# bitter end eye bolt



## spiraxo

καλησπέρα

I am looking for the Greek nautical term of this μαπα. It is the bolt that we connect the bitter end of ship's anchor chain. I am expecting something like "hirtsa". But I am not sure.





🙂


----------



## Helleno File

Hi spiraxo,

I have a query about the English term but must apologise in advance for my _complete_ ignorance of everything nautical. Is bitter end the correct nautical phrase - if it is I have learnt something! I usually understand "bitter end" as a fairly common phrase meaning an undesirable conclusion of an action, often seen as inevitable whatever someone does. Examples: "the war continued to its bitter end"; "the boxer fought to the bitter end, knowing he had lost". Sailors use a lot of English words in very specialised ways and this may be one! 

**Please don't let me distract from your main purpose of obtaining the correct Greek translation for the joint to a rope/chain.**


----------



## spiraxo

Helleno File said:


> ... Is bitter end the correct nautical phrase - if it is I have learnt something! I usually understand "bitter end" as a fairly common phrase...


Absolutely. In this case, it is the end of the anchor rope. 
🙂


----------



## Helleno File

Thanks spiraxo. I sometimes think I learn more about English on this forum than anywhere else! Good luck with the search.


----------



## apmoy70

spiraxo said:


> καλησπέρα
> 
> I am looking for the Greek nautical term of this μαπα. It is the bolt that we connect the bitter end of ship's anchor chain. I am expecting something like "hirtsa". But I am not sure.
> View attachment 75146
> 
> 🙂


The bolt is called *«πίρος»* (masc.) while the part called “dead eye” in the illustration, is called *«αγκύλιο»* /aɲˈɟilio/ (neut.) the neuter diminutive of the Ancient Greek feminine *«ἀγκύλη»*
​


----------



## spiraxo

Thank you for replying. 

The function of this eye bolt is more important than its shape or type. It is the part of the ground tackle. It is located only in the chain locker. There is no other μαπα (mapa in Turkish, has the same pronunciation) with the same name on the ship, at least on Turkish ships. Perhaps it is a loan-word from Greek. We call it _hırça mapası_. 

 🙂


----------



## apmoy70

spiraxo said:


> Thank you for replying.
> 
> The function of this eye bolt is more important than its shape or type. It is the part of the ground tackle. It is located only in the chain locker.
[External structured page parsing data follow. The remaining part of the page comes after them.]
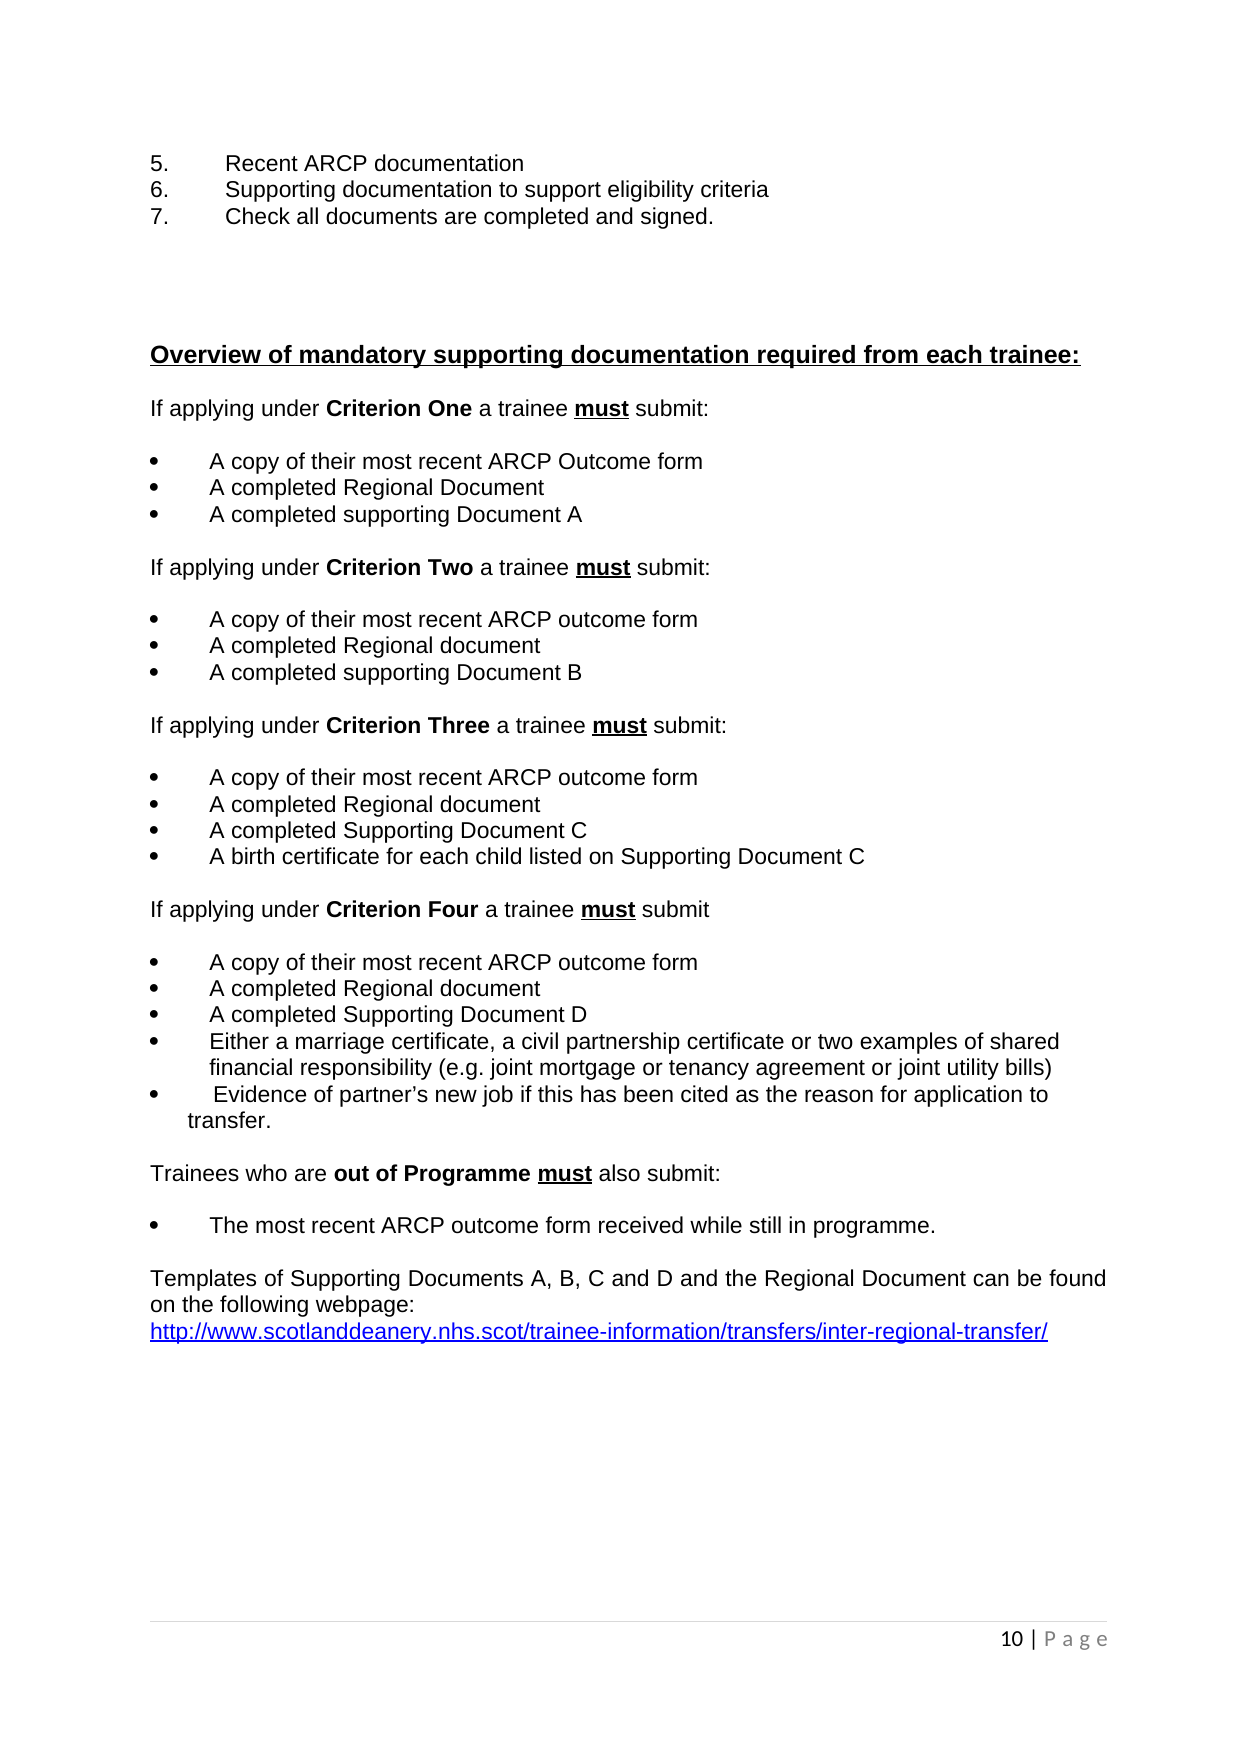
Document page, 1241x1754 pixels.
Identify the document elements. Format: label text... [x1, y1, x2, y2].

text If applying under Criterion One a trainee must submit: [150, 395, 1107, 422]
text financial responsibility (e.g. joint mortgage or tenancy agreement or joint utility bills) [150, 1054, 1107, 1081]
list A copy of their most recent ARCP outcome form [150, 764, 1107, 791]
list A copy of their most recent ARCP Outcome form [150, 448, 1107, 474]
list A completed supporting Document A [150, 501, 1107, 527]
text 6. Supporting documentation to support eligibility criteria [150, 176, 1107, 203]
text If applying under Criterion Two a trainee must submit: [150, 553, 1107, 580]
list A completed Regional Document [150, 474, 1107, 501]
list A completed Supporting Document C [150, 817, 1107, 843]
text 5. Recent ARCP documentation [150, 150, 1107, 176]
text If applying under Criterion Three a trainee must submit: [150, 712, 1107, 738]
list A completed supporting Document B [150, 659, 1107, 685]
text Overview of mandatory supporting documentation required from each trainee: [150, 340, 1107, 369]
list A completed Supporting Document D [150, 1001, 1107, 1028]
list A completed Regional document [150, 632, 1107, 659]
list A copy of their most recent ARCP outcome form [150, 949, 1107, 975]
list The most recent ARCP outcome form received while still in programme. [150, 1212, 1107, 1239]
text http://www.scotlanddeanery.nhs.scot/trainee-information/transfers/inter-regional-transfer/ [150, 1318, 1107, 1344]
text Templates of Supporting Documents A, B, C and D and the Regional Document can be found on the following webpage: [150, 1265, 1107, 1318]
text 7. Check all documents are completed and signed. [150, 203, 1107, 229]
list A copy of their most recent ARCP outcome form [150, 606, 1107, 632]
list Either a marriage certificate, a civil partnership certificate or two examples of shared [150, 1028, 1107, 1054]
list A birth certificate for each child listed on Supporting Document C [150, 843, 1107, 870]
text If applying under Criterion Four a trainee must submit [150, 896, 1107, 922]
list Evidence of partner’s new job if this has been cited as the reason for application to transfer. [150, 1081, 1107, 1133]
list A completed Regional document [150, 791, 1107, 817]
text Trainees who are out of Programme must also submit: [150, 1159, 1107, 1186]
list A completed Regional document [150, 975, 1107, 1001]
There is no other μαπα (mapa in Turkish, has the same pronunciation) with the same name on the ship, at least on Turkish ships. Perhaps it is a loan-word from Greek. We call it _hırça mapası_.
> 
> 🙂


Ι'm no nautical jargon expert, I just consulted an online dictionary of the most common sea terms. The terms I posted are probably the "formal" ones. 
Actually, μάπα (and probably the Turkish mapa too) are form the Latin _mappa_ which described the _bow_, the final part in a traditional key. Ιn Byzantine Greek it was known as μάππα:


----------



## spiraxo

Thanks for your efforts. I did not know its origin.
Since the second word of the term is Greek, I just decided to take my chance here.


----------